-- Opening Marker --

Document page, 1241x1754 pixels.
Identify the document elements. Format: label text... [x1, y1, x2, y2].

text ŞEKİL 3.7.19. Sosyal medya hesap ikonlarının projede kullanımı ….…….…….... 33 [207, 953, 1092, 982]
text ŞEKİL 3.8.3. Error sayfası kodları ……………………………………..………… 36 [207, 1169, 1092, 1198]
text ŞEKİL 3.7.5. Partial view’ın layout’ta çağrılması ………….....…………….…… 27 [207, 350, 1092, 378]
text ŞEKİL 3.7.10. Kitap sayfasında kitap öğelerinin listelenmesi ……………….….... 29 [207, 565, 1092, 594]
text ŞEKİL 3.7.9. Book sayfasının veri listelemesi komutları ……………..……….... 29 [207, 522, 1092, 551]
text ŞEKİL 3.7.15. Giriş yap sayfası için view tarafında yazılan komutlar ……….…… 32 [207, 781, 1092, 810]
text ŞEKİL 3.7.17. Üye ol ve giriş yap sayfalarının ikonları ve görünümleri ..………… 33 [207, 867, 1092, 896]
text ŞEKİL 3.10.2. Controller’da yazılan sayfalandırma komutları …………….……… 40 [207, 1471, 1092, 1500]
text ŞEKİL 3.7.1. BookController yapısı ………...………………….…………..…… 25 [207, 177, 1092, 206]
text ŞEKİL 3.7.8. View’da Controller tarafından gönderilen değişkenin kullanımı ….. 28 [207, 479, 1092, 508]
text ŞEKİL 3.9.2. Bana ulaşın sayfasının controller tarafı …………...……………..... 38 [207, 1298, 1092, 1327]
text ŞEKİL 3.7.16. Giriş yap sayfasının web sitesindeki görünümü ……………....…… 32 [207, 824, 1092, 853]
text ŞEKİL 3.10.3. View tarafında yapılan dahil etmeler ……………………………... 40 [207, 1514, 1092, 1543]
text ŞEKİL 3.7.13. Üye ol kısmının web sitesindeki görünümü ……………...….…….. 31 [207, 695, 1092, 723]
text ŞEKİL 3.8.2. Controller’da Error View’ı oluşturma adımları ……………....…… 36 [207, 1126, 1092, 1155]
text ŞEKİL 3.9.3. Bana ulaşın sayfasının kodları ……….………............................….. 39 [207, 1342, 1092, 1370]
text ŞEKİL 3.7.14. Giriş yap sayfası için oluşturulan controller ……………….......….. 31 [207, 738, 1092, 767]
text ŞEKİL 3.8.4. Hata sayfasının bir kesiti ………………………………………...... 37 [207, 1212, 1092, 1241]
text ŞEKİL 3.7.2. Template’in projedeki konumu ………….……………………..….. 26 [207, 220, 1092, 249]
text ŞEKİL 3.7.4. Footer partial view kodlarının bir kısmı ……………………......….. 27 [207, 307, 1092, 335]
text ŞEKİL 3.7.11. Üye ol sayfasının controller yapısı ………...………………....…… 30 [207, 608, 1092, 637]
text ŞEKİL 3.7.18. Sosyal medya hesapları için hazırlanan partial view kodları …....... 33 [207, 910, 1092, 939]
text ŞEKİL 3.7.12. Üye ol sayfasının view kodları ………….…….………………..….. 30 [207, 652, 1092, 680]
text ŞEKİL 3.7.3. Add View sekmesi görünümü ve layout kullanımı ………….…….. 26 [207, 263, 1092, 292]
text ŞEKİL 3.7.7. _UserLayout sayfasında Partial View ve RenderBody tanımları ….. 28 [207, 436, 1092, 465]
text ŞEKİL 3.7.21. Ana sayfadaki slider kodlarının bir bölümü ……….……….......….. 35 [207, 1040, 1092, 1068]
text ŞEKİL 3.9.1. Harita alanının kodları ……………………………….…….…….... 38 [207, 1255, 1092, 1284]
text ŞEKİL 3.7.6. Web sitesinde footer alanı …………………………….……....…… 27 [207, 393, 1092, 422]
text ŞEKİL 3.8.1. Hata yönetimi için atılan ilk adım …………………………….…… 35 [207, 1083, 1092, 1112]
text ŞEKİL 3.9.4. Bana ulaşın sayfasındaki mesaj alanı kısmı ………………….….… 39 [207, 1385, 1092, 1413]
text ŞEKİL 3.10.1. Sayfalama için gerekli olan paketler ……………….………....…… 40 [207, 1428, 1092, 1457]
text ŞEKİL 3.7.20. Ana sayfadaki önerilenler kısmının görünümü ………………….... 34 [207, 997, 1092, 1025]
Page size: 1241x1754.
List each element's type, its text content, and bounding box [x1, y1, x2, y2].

-- Closing Marker --

### To-do item
In the listing above, find each line with the word "yazılan" and copy it.

### Result of the task
text ŞEKİL 3.7.15. Giriş yap sayfası için view tarafında yazılan komutlar ……….…… 32 [207, 781, 1092, 810]
text ŞEKİL 3.10.2. Controller’da yazılan sayfalandırma komutları …………….……… 40 [207, 1471, 1092, 1500]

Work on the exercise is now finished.